Bonded Exciplexes: A Fruitful Collaboration between Experiment and Theory

Professor Joseph Dinocenzo
Department of Chemistry, University of Rochester, Rochester, NY 14627-0216, USA

Lundi, 11 octobre 2010,
11h00 Salle RAPHAEL 2&3
site d Ivry-sur-Seine


Charge-transfer quenching of the singlet excited states of cyanoaromatic electron acceptors by pyridine is characterized by a driving force dependence that resembles those of conventional electron-transfer reactions, except that a plot of the log of the quenching rate constants vs. the free energy of electron transfer is displaced toward the endothermic region by 0.5-0.8 eV. The reactions therefore display rapid quenching even when conventional electron transfer is highly endothermic.

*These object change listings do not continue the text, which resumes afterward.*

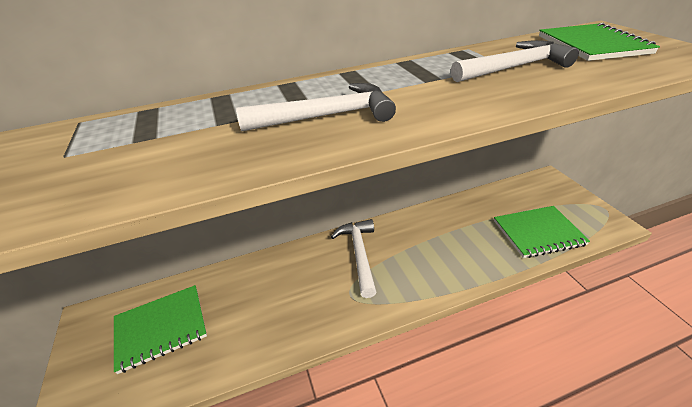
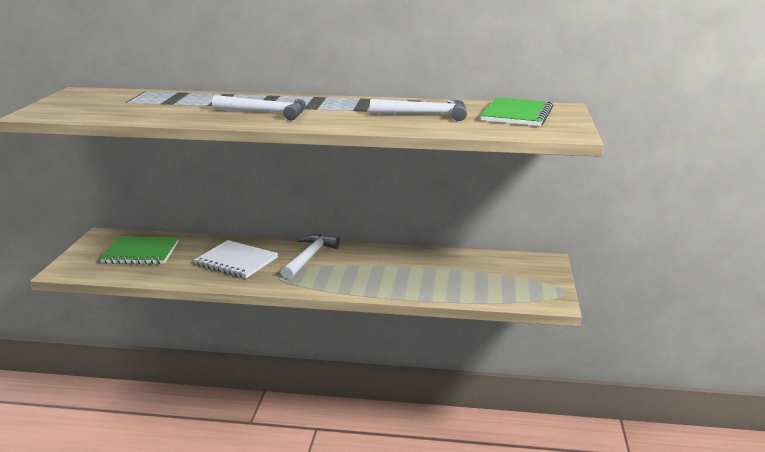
camera: 25 degrees right, 15 degrees down
(289, 293) = (236, 261): none -> white notebook
(538, 233) = (473, 287): green notebook -> none

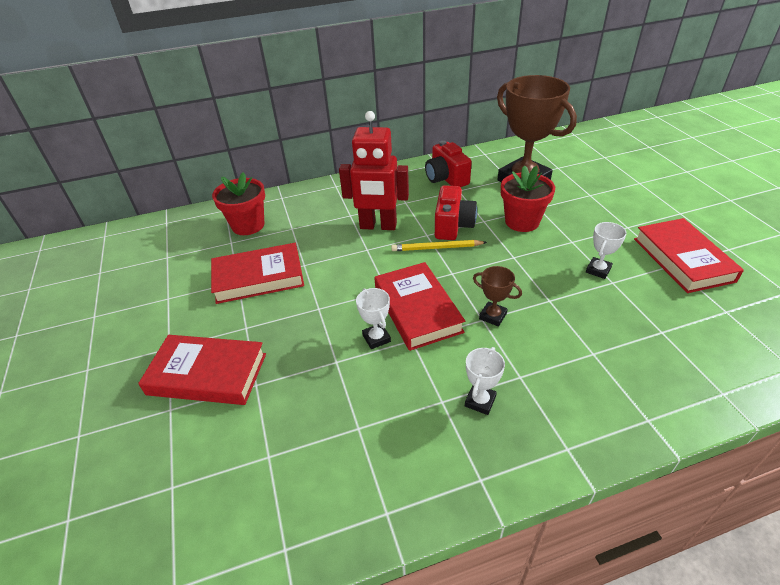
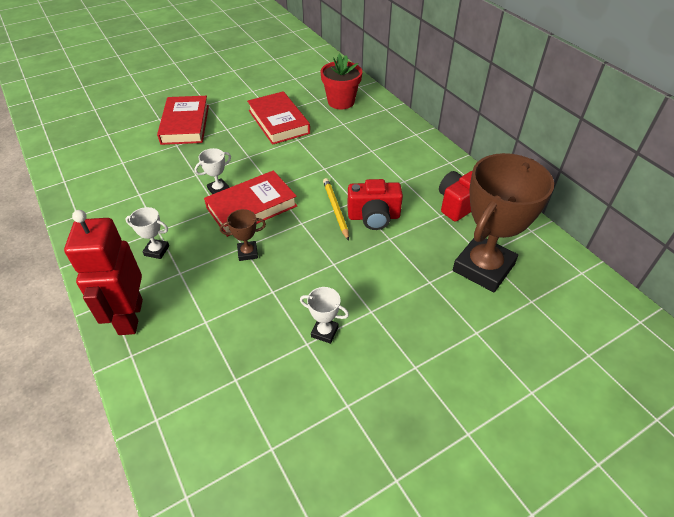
camera: 75 degrees right, 5 degrees up
(378, 226) = (359, 169): red robot -> red robot (130, 317)
(493, 316) = (247, 253): brown trophy -> brown trophy turned 60 degrees clockwise
(522, 222) = (396, 268): red flower pot -> none
(682, 259) = (360, 418): red book -> none

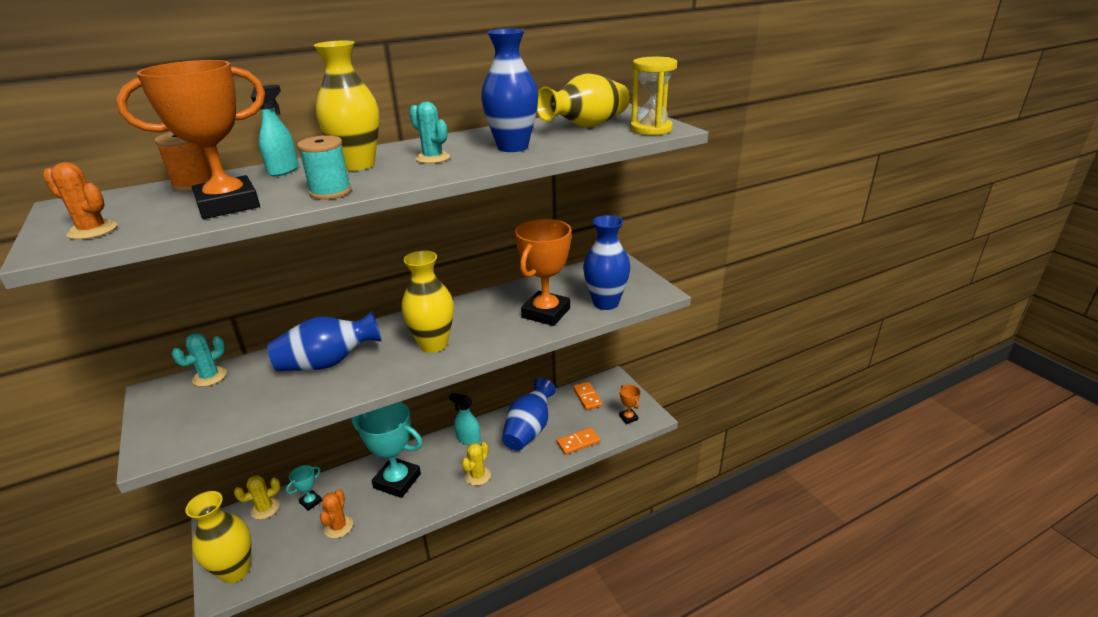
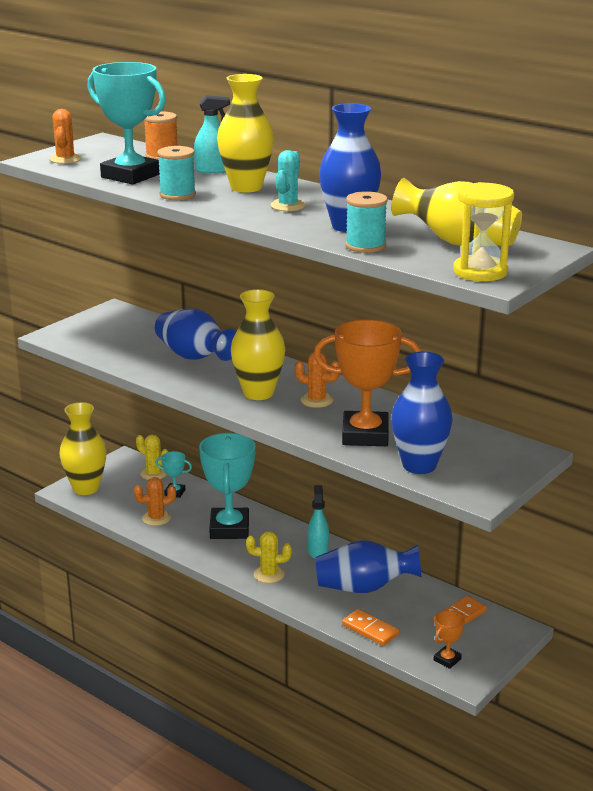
camera: 65 degrees right, 5 degrees down
(209, 377) = (144, 320): turquoise cactus -> none
(228, 205) = (130, 176): orange trophy -> turquoise trophy
(473, 320) = (316, 400): none -> orange cactus
(564, 148) = (365, 246): none -> turquoise spool

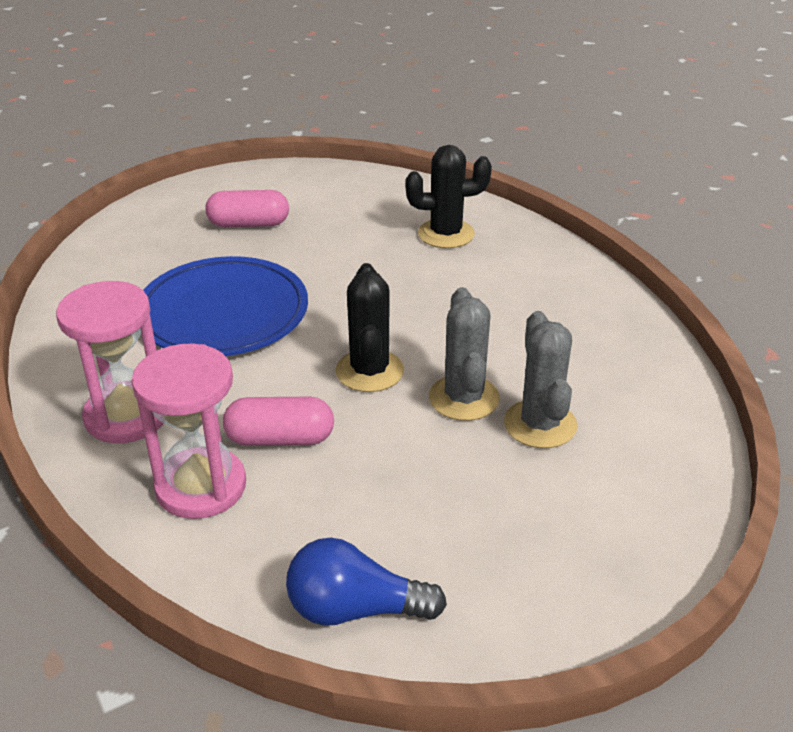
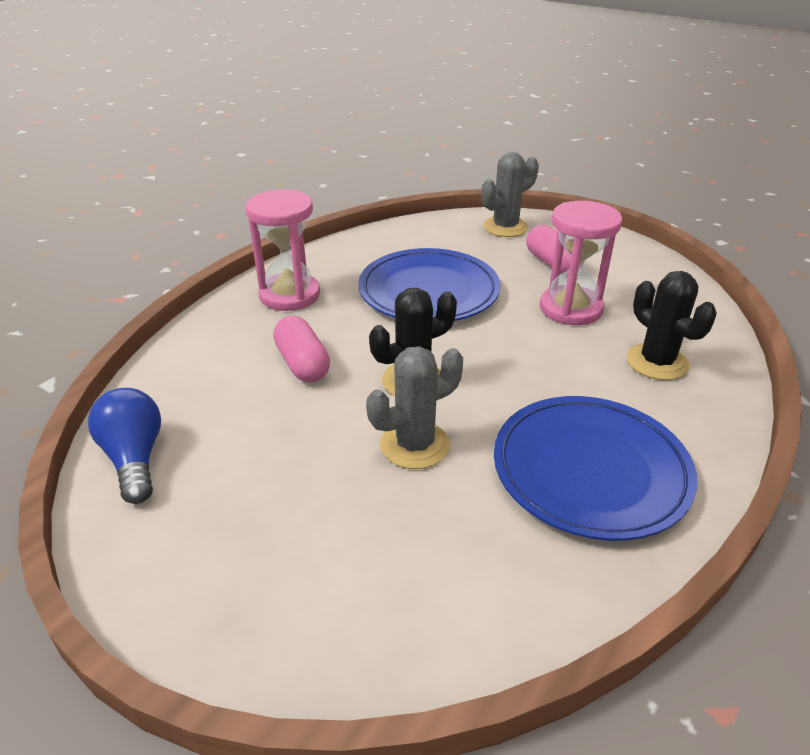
camera: 65 degrees right, 0 degrees up
(201, 486) = (235, 347): pink hourglass -> pink hourglass (570, 308)
(540, 424) = (410, 506): grey cactus -> grey cactus (505, 227)
(551, 317) = (590, 470): none -> blue plate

No long-lived ion radicals or exciplex intermediates can be detected for the quenching reactions on the picosecond to microsecond time scale. The reactions are proposed to instead proceed through formation of a previously unrecognized, short-lived charge-transfer intermediate we call a "bonded exciplex". The bonded exciplex can be formally thought of as resulting from bond formation between the unpaired electrons of the ion radicals A-- and D+-. The bonding interaction significantly lowers the energy of the charge-transfer state. As a result of this interaction, the energy decreases with decreasing separation distance and, near van der Waals contact, the charge transfer configuration (A--D+) mixes with the repulsive excited state of the acceptor (A* + D) allowing efficient charge transfer reaction even when formation of A-- and D+- is thermodynamically forbidden. Experimental and computational evidence for the formation of bonded exciplexes will be presented.